Wilkes Subglacial Basin: Earth Structure Influence on Ice-Sheet Stability
In Antarctica, present-day ice loss is focused in regions grounded below sea level, where warm ocean water erodes the ice shelves from below, resulting in an acceleration of the ice streams draining these areas. If the bed slopes inward, this initial acceleration can lead to a run-away effect known as the "Marine Ice-Sheet Instability" (MISI, Weertman, 1974; Schoof, 2007). The magnitude and timing of the ice-sheet response strongly depends on the physical conditions at the ice-bed interface, and tectonic evolution exerts first-order control on these conditions. That is, local geologic conditions strongly affect the response to ongoing and future perturbations; however, in most cases, the relevant solid-Earth parameters are largely unknown. The Wilkes Subglacial Basin (WSB) in East Antarctica is one such region that may be prone to the MISI and which may significantly contribute to sea-level change in the future.
Figure 1. Impact of solid-Earth parameters on simulations of ice-sheet stability in the WSB. (A) Present day bedrock topography of Antarctica (Fretwell et al., 2013). (B) Simulation of increased ice retreat in the WSB during the Pliocene in response to lower bedrock elevations (relative to present day), predicted by mantle-flow estimates from Austermann et al. (2015). Decreased bedrock elevations will amplify the MISI. (C) Simulated sensitivity of the WSB region to mantle viscosity in response to climate warming (Gomez et al., 2015). A relatively low viscosity will tend to dampen the MISI during ice-sheet retreat by "lifting" the grounding line due to more rapid glacial isostatic adjustment and lead to less ice loss.
Uncertainties in key solid-Earth parameters make it challenging to assess the role that the WSB has played in past sea-level change or could play in the future (Fig. 1). In order to produce consensus in modeled ice-sheet projections for Antarctica, the Earth structure beneath the ice sheet must be constrained. The WSB is also of interest as its origin, possible relationship to the Transantarctic Mountains, and its role in the tectonic evolution of Antarctica are all matters of debate.
Uncertainties in key solid-Earth parameters make it challenging to assess the role that the WSB has played in past sea-level change or could play in the future (Fig. 1). In order to produce consensus in modeled ice-sheet projections for Antarctica, the Earth structure beneath the ice sheet must be constrained. The WSB is also of interest as its origin, possible relationship to the Transantarctic Mountains, and its role in the tectonic evolution of Antarctica are all matters of debate.
Figure 2. Map showing the location of the WSB, the proposed seismic network (red triangles), and previous seismic experiments (gray circles). Flight lines associated with previous airborne geophysical surveys are shown by gray lines.
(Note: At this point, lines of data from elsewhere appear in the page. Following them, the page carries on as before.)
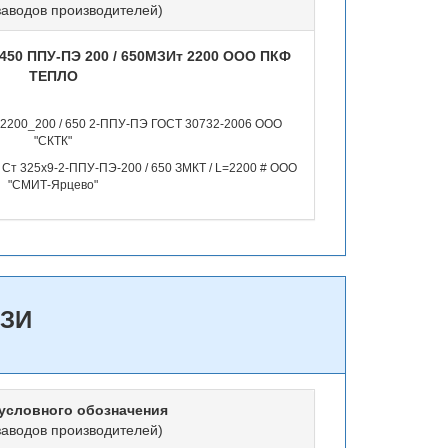
заводов производителей)
 450 ППУ-ПЭ 200 / 650МЗИт 2200 ООО ПКФ
ТЕПЛО
_2200_200 / 650 2-ППУ-ПЭ ГОСТ 30732-2006 ООО
"СКТК"
Ст 325х9-2-ППУ-ПЭ-200 / 650 ЗМКТ / L=2200 # ООО
"СМИТ-Ярцево"
МЗИ
условного обозначения
заводов производителей)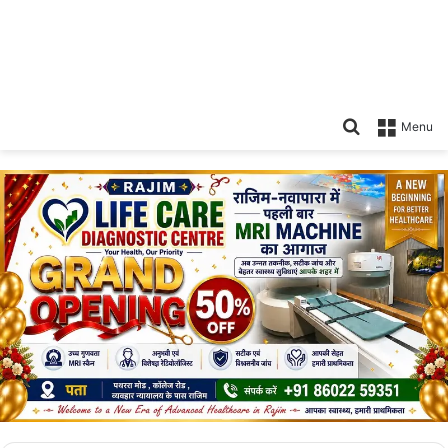
Search
Menu
for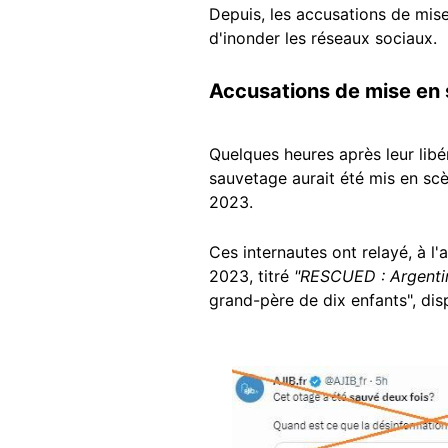
Depuis, les accusations de mise
d'inonder les réseaux sociaux.
Accusations de mise en
Quelques heures après leur libér
sauvetage aurait été mis en scè
2023.
Ces internautes ont relayé, à l
2023, titré
"RESCUED : Argentine
grand-père de dix enfants", di
Image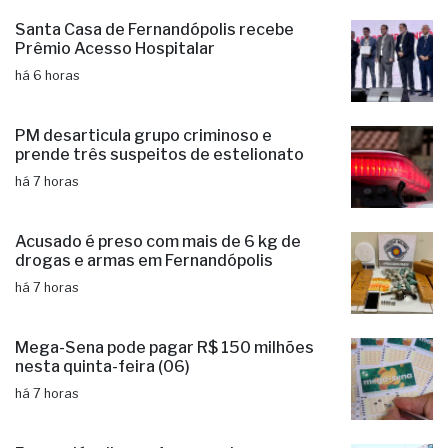
Santa Casa de Fernandópolis recebe
Prêmio Acesso Hospitalar
há 6 horas
PM desarticula grupo criminoso e
prende três suspeitos de estelionato
há 7 horas
Acusado é preso com mais de 6 kg de
drogas e armas em Fernandópolis
há 7 horas
Mega-Sena pode pagar R$ 150 milhões
nesta quinta-feira (06)
há 7 horas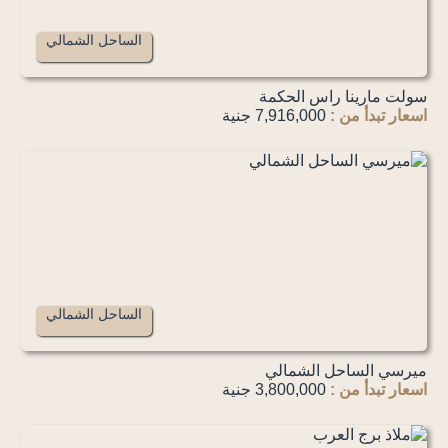
الساحل الشمالي
سولت مارينا راس الحكمة
اسعار تبدأ من :
7,916,000 جنية
الساحل الشمالي
ميرسي الساحل الشمالي
اسعار تبدأ من :
3,800,000 جنية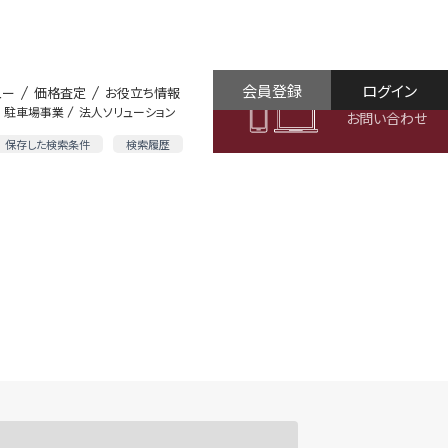
会員登録
ログイン
ュー
価格査定
お役立ち情報
駐車場事業
法人ソリューション
お問い合わせ
保存した検索条件
検索履歴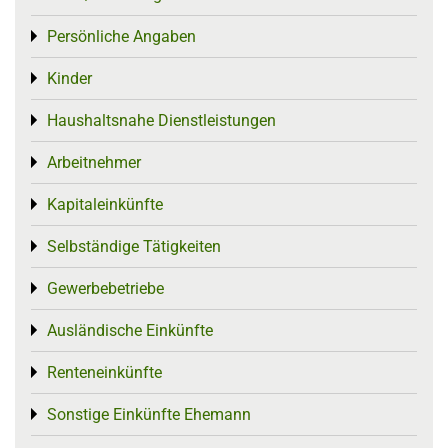
Persönliche Angaben
Toggle menu
Kinder
Toggle menu
Haushaltsnahe Dienstleistungen
Toggle menu
Arbeitnehmer
Toggle menu
Kapitaleinkünfte
Toggle menu
Selbständige Tätigkeiten
Toggle menu
Gewerbebetriebe
Toggle menu
Ausländische Einkünfte
Toggle menu
Renteneinkünfte
Toggle menu
Sonstige Einkünfte Ehemann
Toggle menu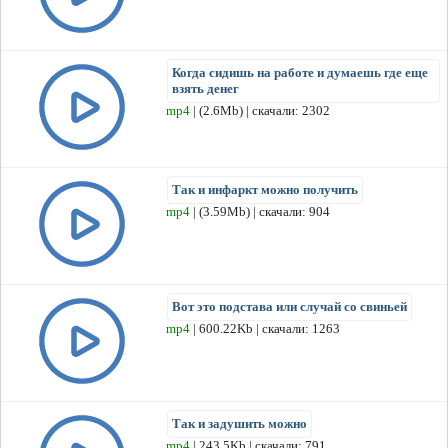
Когда сидишь на работе и думаешь где еще
взять денег
mp4
| (2.6Mb) | скачали: 2302
Так и инфаркт можно получить
mp4
| (3.59Mb) | скачали: 904
Вот это подстава или случай со свиньей
mp4
| 600.22Kb | скачали: 1263
Так и задушить можно
mp4
| 243.5Kb | скачали: 791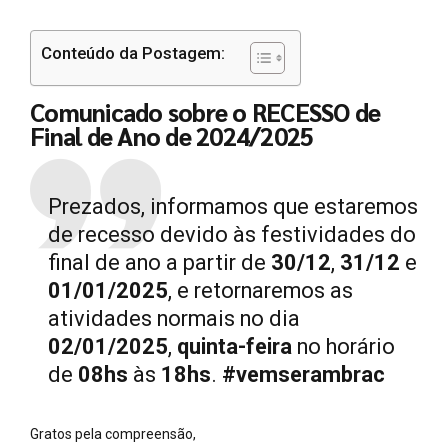
Conteúdo da Postagem:
Comunicado sobre o RECESSO de
Final de Ano de 2024/2025
Prezados, informamos que estaremos
de recesso devido às festividades do
final de ano a partir de
30/12
,
31/12
e
01/01/2025
, e retornaremos as
atividades normais no dia
02/01/2025
,
quinta-feira
no horário
de
08hs
às
18hs
.
#vemserambrac
Gratos pela compreensão,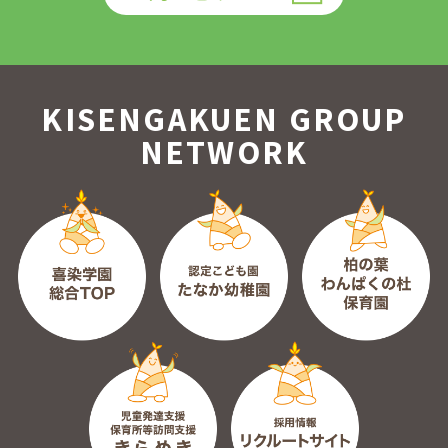
KISENGAKUEN GROUP
NETWORK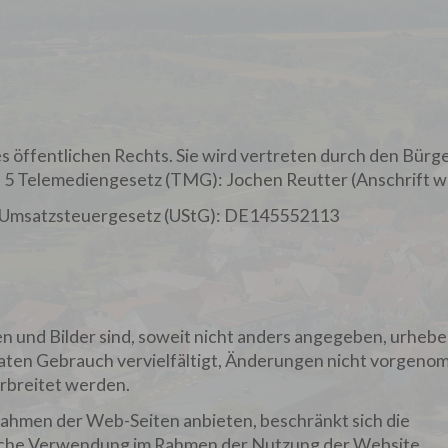
 öffentlichen Rechts. Sie wird vertreten durch den Bürg
§ 5 Telemediengesetz (TMG): Jochen Reutter (Anschrift w
a Umsatzsteuergesetz (UStG): DE145552113
 und Bilder sind, soweit nicht anders angegeben, urhebe
ivaten Gebrauch vervielfältigt, Änderungen nicht vorgen
rbreitet werden.
ahmen der Web-Seiten anbieten, beschränkt sich die
iche Verwendung im Rahmen der Nutzung der Website.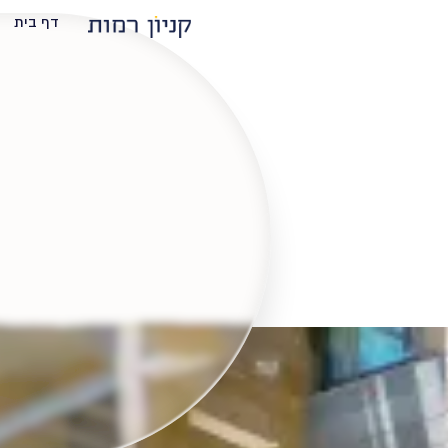
דף בית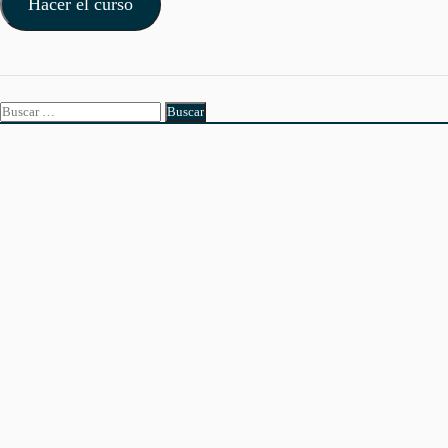
Hacer el curso
Buscar: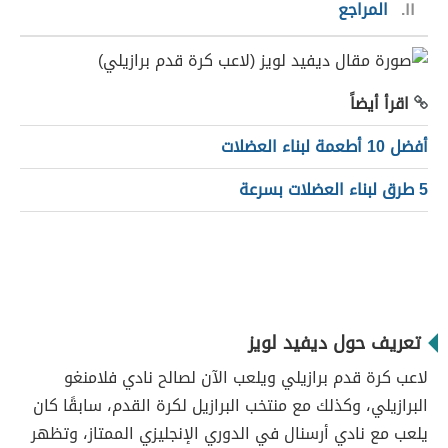
١١
المراجع
اقرأ أيضاً
أفضل 10 أطعمة لبناء العضلات
5 طرق لبناء العضلات بسرعة
تعريف حول د
يفيد لويز
لاعب كرة قدم برازيلي ويلعب الآن لصالح نادي فلامنغو
البرازيلي، وكذلك مع منتخب البرازيل لكرة القدم، سابقًا كان
يلعب مع نادي أرسنال في الدوري الإنجليزي الممتاز، وتظهر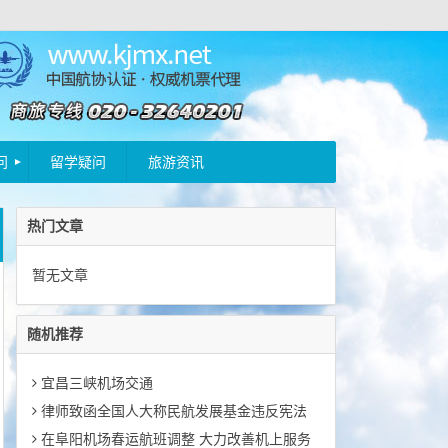
问
留学疑问
旅游资讯
热门文章
暂无文章
随机推荐
宜昌三峡机场交通
律师致函全国人大称民航发展基金违反宪法
在阜阳机场春运航班调整 大力改善机上服务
To constrain the Earth structure beneath the WSB and resolve the impact that these parameters have on the stability of the East Antarctic Ice Sheet, we have proposed an integrated observational and modeling experiment that relies on the combined expertise from observational seismologists, computational geodynamicists, glaciologists, and ice-sheet modelers. Using data from a new seismic field campaign (Fig. 2), we will refine tectonic models for the WSB and will estimate the thermal, density, and viscosity structure of the upper mantle. These solid-Earth characteristics will be used to simulate mantle flow and paleotopography as well as to model past and future ice-sheet stability.
Figure 3. Significance of seismic resolution on dynamic topography estimates. Mantle flow computations are based on (A) the global tomography model S40RTS (Ritsema et al., 2011) and (B) S40RTS embedded with the continental-scale model from Danesi and Morelli (2001). Results are preliminary and meant to illustrate the effects of regional density anomalies only. Computations are based on the approach of Becker et al. (2015) but using global rather than regional mantle flow constraints. The computations allow for lateral viscosity variations based on the temperature dependence of viscosity.
The National Science Foundation has provided two years of "planning" funding for this project (OPP-1914698). The full (fieldwork-based) proposal will be reviewed following this time.